> [Exercise goal]
In the data that follows, determine how many lines contain the word "actividades", and give only that number.

** Source material follows **

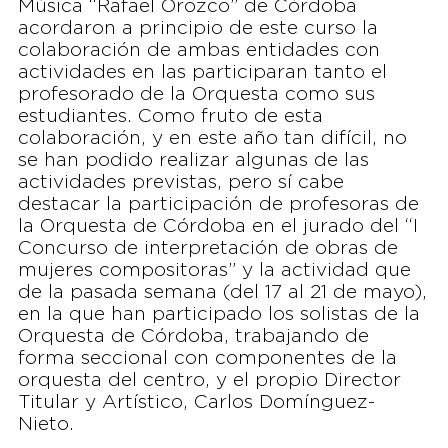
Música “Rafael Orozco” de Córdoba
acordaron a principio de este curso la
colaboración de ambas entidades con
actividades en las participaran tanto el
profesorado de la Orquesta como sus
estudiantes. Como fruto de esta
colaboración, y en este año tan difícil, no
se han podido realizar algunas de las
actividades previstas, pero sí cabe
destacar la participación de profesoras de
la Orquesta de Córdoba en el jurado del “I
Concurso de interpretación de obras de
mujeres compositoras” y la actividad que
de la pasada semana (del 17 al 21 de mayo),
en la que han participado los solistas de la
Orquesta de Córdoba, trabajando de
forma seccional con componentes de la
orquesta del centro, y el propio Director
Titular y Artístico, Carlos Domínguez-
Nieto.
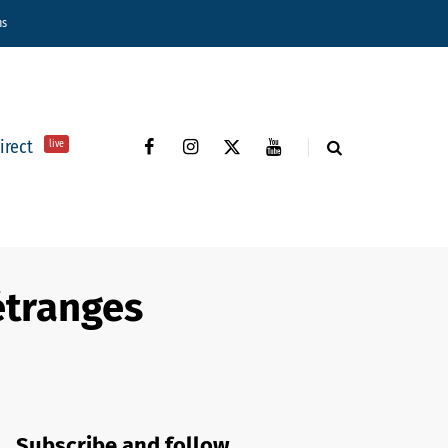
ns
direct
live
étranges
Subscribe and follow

** End of Source material **
** Source material follows **

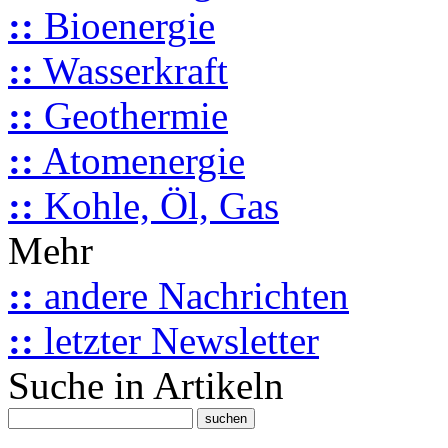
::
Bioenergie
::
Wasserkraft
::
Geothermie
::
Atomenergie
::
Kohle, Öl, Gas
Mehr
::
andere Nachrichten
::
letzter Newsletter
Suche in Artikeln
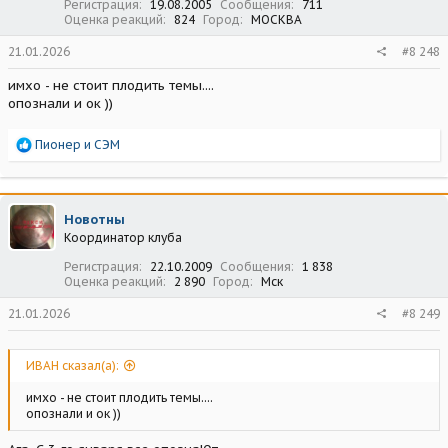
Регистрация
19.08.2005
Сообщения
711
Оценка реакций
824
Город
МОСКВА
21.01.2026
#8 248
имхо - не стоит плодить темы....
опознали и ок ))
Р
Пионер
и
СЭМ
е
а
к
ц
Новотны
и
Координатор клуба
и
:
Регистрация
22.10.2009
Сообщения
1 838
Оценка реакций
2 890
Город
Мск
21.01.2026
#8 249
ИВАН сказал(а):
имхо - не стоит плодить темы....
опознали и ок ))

** End of Source material **

> [Problem solution]
2